■ **What you need to do**: Output, word for word, every line from the start of the listing down to and including the line that contains "- [Organization ID](#organization-id)"; include nothing else.

■ **Source material**:
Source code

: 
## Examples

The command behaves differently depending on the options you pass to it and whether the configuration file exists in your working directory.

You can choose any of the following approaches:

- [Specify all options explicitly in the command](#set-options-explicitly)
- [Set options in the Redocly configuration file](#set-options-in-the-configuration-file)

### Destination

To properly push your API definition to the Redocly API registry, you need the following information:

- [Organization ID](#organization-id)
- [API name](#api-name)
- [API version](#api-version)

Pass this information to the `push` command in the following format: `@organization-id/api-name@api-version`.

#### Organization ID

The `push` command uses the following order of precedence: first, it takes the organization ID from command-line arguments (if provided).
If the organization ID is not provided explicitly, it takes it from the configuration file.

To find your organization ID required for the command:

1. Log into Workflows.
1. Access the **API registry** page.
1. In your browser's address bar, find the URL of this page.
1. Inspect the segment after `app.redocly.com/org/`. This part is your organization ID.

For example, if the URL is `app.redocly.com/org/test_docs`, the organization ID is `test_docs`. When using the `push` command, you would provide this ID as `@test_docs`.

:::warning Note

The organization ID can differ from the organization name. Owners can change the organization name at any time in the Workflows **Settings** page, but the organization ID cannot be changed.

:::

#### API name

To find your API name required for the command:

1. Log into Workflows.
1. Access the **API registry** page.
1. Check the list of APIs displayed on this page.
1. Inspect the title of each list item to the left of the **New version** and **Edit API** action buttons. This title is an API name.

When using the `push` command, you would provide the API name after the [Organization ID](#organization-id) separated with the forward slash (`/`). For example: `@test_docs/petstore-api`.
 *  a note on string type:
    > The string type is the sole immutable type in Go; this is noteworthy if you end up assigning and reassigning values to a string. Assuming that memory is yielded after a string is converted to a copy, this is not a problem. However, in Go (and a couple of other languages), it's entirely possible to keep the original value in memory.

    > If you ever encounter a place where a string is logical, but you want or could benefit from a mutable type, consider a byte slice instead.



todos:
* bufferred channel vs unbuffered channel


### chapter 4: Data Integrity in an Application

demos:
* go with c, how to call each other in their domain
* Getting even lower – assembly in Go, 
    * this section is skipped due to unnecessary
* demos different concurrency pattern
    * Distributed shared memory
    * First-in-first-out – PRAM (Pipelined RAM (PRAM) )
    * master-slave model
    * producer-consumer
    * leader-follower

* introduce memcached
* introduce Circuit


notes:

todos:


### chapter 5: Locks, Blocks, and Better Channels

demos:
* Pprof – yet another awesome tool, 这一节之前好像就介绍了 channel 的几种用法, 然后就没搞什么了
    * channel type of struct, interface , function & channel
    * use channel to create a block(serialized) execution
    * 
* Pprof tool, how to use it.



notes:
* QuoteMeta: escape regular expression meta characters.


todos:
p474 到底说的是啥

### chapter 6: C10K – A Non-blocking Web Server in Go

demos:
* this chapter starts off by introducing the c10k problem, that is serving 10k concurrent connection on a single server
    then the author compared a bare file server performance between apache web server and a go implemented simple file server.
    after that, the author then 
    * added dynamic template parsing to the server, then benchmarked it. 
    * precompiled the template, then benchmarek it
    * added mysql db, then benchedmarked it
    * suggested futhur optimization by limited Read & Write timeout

■ **Response**:
Source code

: 
## Examples

The command behaves differently depending on the options you pass to it and whether the configuration file exists in your working directory.

You can choose any of the following approaches:

- [Specify all options explicitly in the command](#set-options-explicitly)
- [Set options in the Redocly configuration file](#set-options-in-the-configuration-file)

### Destination

To properly push your API definition to the Redocly API registry, you need the following information:

- [Organization ID](#organization-id)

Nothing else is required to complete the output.